Page images and extracted text:
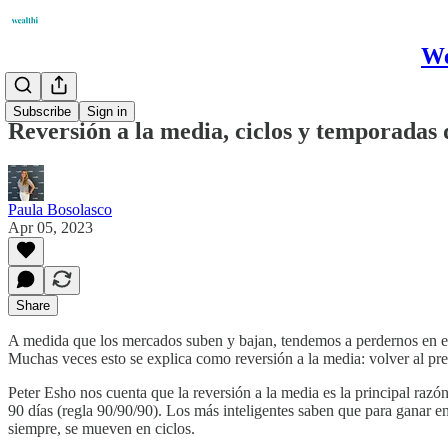
We
Research
Subscribe
Sign in
Reversión a la media, ciclos y temporadas 
Paula Bosolasco
Apr 05, 2023
Share
A medida que los mercados suben y bajan, tendemos a perdernos en el 
Muchas veces esto se explica como reversión a la media: volver al p
Peter Esho nos cuenta que la reversión a la media es la principal razó
90 días (regla 90/90/90). Los más inteligentes saben que para ganar en
siempre, se mueven en ciclos.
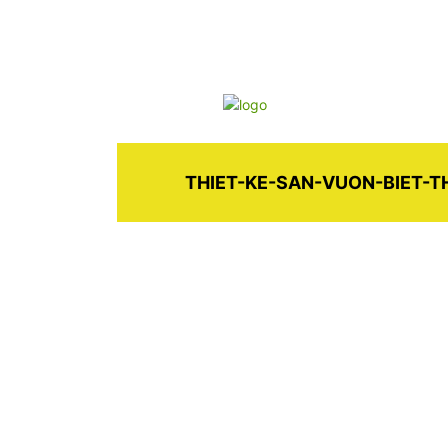
THIET-KE-SAN-VUON-BIET-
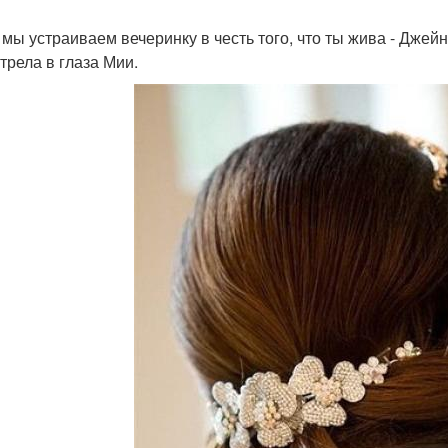
, мы устраиваем вечеринку в честь того, что ты жива - Джей
трела в глаза Мии.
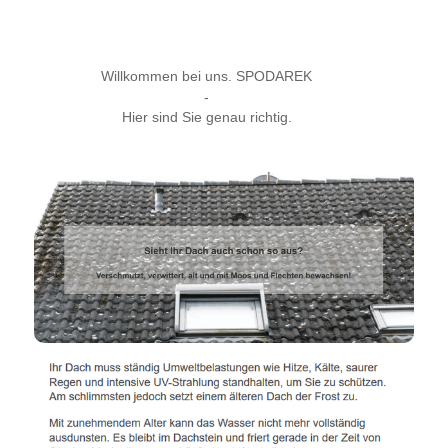
Willkommen bei uns. SPODAREK
-
Hier sind Sie genau richtig.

* [Assignment] Produce an exact reprint of the entries, dropping the images.

* [Result for this exercise]
We
Research
Subscribe
Sign in
Reversión a la media, ciclos y temporadas 
Paula Bosolasco
Apr 05, 2023
Share
A medida que los mercados suben y bajan, tendemos a perdernos en el 
Muchas veces esto se explica como reversión a la media: volver al p
Peter Esho nos cuenta que la reversión a la media es la principal razó
90 días (regla 90/90/90). Los más inteligentes saben que para ganar en
siempre, se mueven en ciclos.
THIET-KE-SAN-VUON-BIET-
, мы устраиваем вечеринку в честь того, что ты жива - Джей
трела в глаза Мии.
Willkommen bei uns. SPODAREK
-
Hier sind Sie genau richtig.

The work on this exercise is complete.